The upkeep, however, was relentless. Having to have my roots re-straightened every six weeks, I would travel back home to Serena throughout my years at university and even when I moved to London. When Serena relocated to Scotland, I assumed (naively) I’d have no problem in finding a reasonably priced and trustworthy new hairdresser in London. Instead, I embarked on a 10-year slog of terrible experiences that left my hair dry and broken.
I’ve got a scar on my forehead from a carelessly wielded hot comb, I’ve been given an electric shock from a shoddy hairdryer and been left alone in a damp basement for hours while the hairdresser “popped to the shops”. Once, I was even taken in a taxi to my hairdresser’s mum’s house because her mum had locked herself out. The hairdresser finished my treatment by bending me over the bath while she washed the burning relaxer out.

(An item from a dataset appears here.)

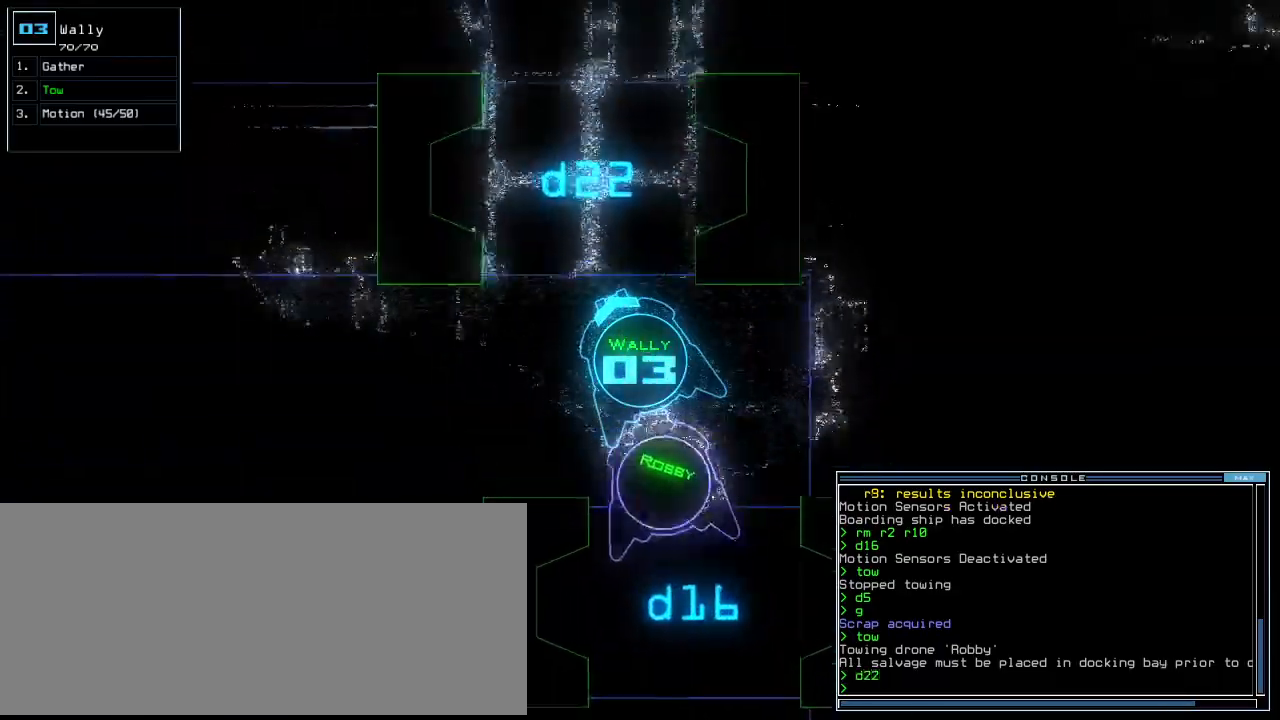
{"keys": ["up"], "events": [[120, "right", "down"], [220, "right", "up"]]}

But I never complained. I never asked for my money back. I just accepted it.
The final straw came in October last year, when a seemingly dependable hairdresser (who had carefully weaned me off the damaging relaxer and on to a less toxic but more expensive keratin straightening treatment) raised her prices for the fifth time in a year. No longer able to afford it and scared of going back to my previous hairdresser, I decided to stop the straightening treatments altogether and go completely natural.
I’ve got a scar on my forehead from a carelessly wielded hot comb, I’ve been given an electric shock from a shoddy hairdryer and been left alone in a damp basement for hours while the hairdresser “popped to the shops”
The process was laborious; it takes time to understand how to look after afro hair properly and that knowledge is not something I already had. But I spent evenings looking at natural-hair blogs, YouTube and Instagram and discovered a few useful tips along the way.
I also realised that, aside from my salon visits, the way I treated my hair was causing damage. Roughly detangling knots when I was in a rush, pulling it into tight ponytails, throwing on whatever product I could find, regardless of ingredients, and using straightening irons – I have items of clothing I treated better.
I needed to change everything. So I did.
Every day, I moisturise with a leave-in conditioner (Jim + Henry’s Eight leave-in conditioner is my current go-to) and then seal in the hydration with 100 per cent argan oil. If I sweat or swim, I’ll be sure to condition again. I wash it twice a week using conditioner only (I found shampooing unnecessary and drying). I use Charlotte Mensah’s Manketti Oil Conditioner, which I scrub on my scalp and through my hair and rinse out. I apply it again and gently detangle with a wide-tooth comb. On the third application, I let it sit for a few minutes, before washing it out with cold water (which closes the cuticles, traps in the moisture and adds more shine). To dry, I wrap my hair in a cotton T-shirt instead of a towel, as this prevents any friction damage. Then I section my hair into braids, allowing them to dry overnight. When, I carefully undo them, I’m left with shiny, frizz-free curls and zero heat damage. It’s not a short process (washing alone takes 50 minutes, though it used to be longer), but the payoff is that now I retain length. My hair has never looked or felt better and, for the first time in my life, I really enjoy the texture.
Finally, I like to put on a deep conditioning treatment once a week. For years, I’ve struggled to find one that’s rich, but lightweight, and doesn’t have a sickly fruit smell (a bone of contention between me and afro-hair products). With a limited range readily available, I started to make my own. My deep conditioner will be released this winter and I couldn’t be more excited. My countless bad experiences (which I know I am not alone in having) have at least led to something positive.
I’m sure there will be a time in the future when I’ll want to visit the hairdresser’s. For instance, I don’t trust myself to cut my own hair, and although my braiding skills have definitely improved, I wouldn’t be confident in putting in canerows. Thanks to social media and more conversation around afro hair, it’s now a lot easier to spot the salons I would put my trust in (I found salons I like, such as Radiant, Hype Coiffure and Zateesha Barbour, through Instagram). But a visit is not essential and there is a great sense of freedom in that. For anyone else in a similar situation, my best advice would be to listen to what your hair is telling you – it’s the only voice that matters. And, perhaps your mum’s, too.